■ Task instructions
Reproduce the text of every entry below verbatim, omitting the pictures from your output.

[Dataset entries]
%%

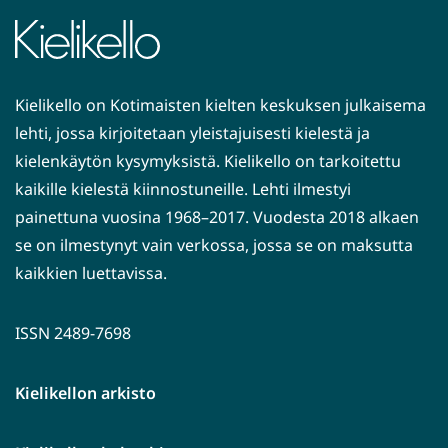
Kielikello on Kotimaisten kielten keskuksen julkaisema
lehti, jossa kirjoitetaan yleistajuisesti kielestä ja
kielenkäytön kysymyksistä. Kielikello on tarkoitettu
kaikille kielestä kiinnostuneille. Lehti ilmestyi
painettuna vuosina 1968–2017. Vuodesta 2018 alkaen
se on ilmestynyt vain verkossa, jossa se on maksutta
kaikkien luettavissa.
ISSN 2489-7698
Kielikellon arkisto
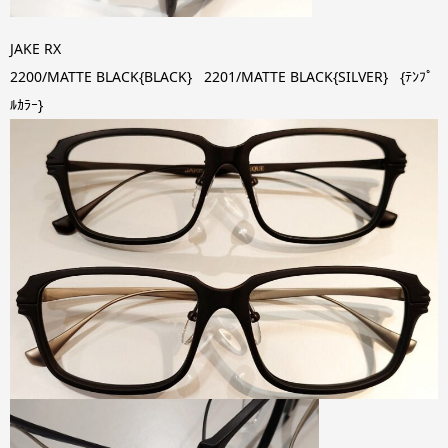
JAKE RX
2200/MATTE BLACK{BLACK} 2201/MATTE BLACK{SILVER} {ﾃﾝﾌﾟ
ﾙｶﾗｰ}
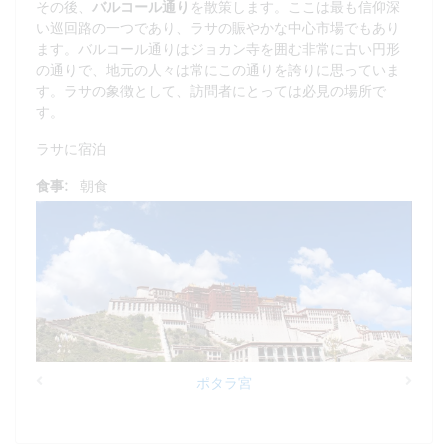
その後、
バルコール通り
を散策します。ここは最も信仰深
い巡回路の一つであり、ラサの賑やかな中心市場でもあり
ます。バルコール通りはジョカン寺を囲む非常に古い円形
の通りで、地元の人々は常にこの通りを誇りに思っていま
す。ラサの象徴として、訪問者にとっては必見の場所で
す。
ラサに宿泊
食事:
朝食
ポタラ宮
Previous
Next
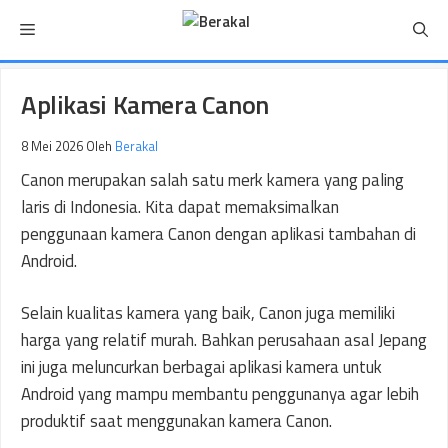
Langsung
Menu
ke
isi
Aplikasi Kamera Canon
8 Mei 2026
Oleh
Berakal
Canon merupakan salah satu merk kamera yang paling
laris di Indonesia. Kita dapat memaksimalkan
penggunaan kamera Canon dengan aplikasi tambahan di
Android.
Selain kualitas kamera yang baik, Canon juga memiliki
harga yang relatif murah. Bahkan perusahaan asal Jepang
ini juga meluncurkan berbagai aplikasi kamera untuk
Android yang mampu membantu penggunanya agar lebih
produktif saat menggunakan kamera Canon.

%%

■ Output
Kielikello on Kotimaisten kielten keskuksen julkaisema
lehti, jossa kirjoitetaan yleistajuisesti kielestä ja
kielenkäytön kysymyksistä. Kielikello on tarkoitettu
kaikille kielestä kiinnostuneille. Lehti ilmestyi
painettuna vuosina 1968–2017. Vuodesta 2018 alkaen
se on ilmestynyt vain verkossa, jossa se on maksutta
kaikkien luettavissa.
ISSN 2489-7698
Kielikellon arkisto
JAKE RX
2200/MATTE BLACK{BLACK} 2201/MATTE BLACK{SILVER} {ﾃﾝﾌﾟ
ﾙｶﾗｰ}
その後、
バルコール通り
を散策します。ここは最も信仰深
い巡回路の一つであり、ラサの賑やかな中心市場でもあり
ます。バルコール通りはジョカン寺を囲む非常に古い円形
の通りで、地元の人々は常にこの通りを誇りに思っていま
す。ラサの象徴として、訪問者にとっては必見の場所で
す。
ラサに宿泊
食事:
朝食
ポタラ宮
Previous
Next
Langsung
Menu
ke
isi
Aplikasi Kamera Canon
8 Mei 2026
Oleh
Berakal
Canon merupakan salah satu merk kamera yang paling
laris di Indonesia. Kita dapat memaksimalkan
penggunaan kamera Canon dengan aplikasi tambahan di
Android.
Selain kualitas kamera yang baik, Canon juga memiliki
harga yang relatif murah. Bahkan perusahaan asal Jepang
ini juga meluncurkan berbagai aplikasi kamera untuk
Android yang mampu membantu penggunanya agar lebih
produktif saat menggunakan kamera Canon.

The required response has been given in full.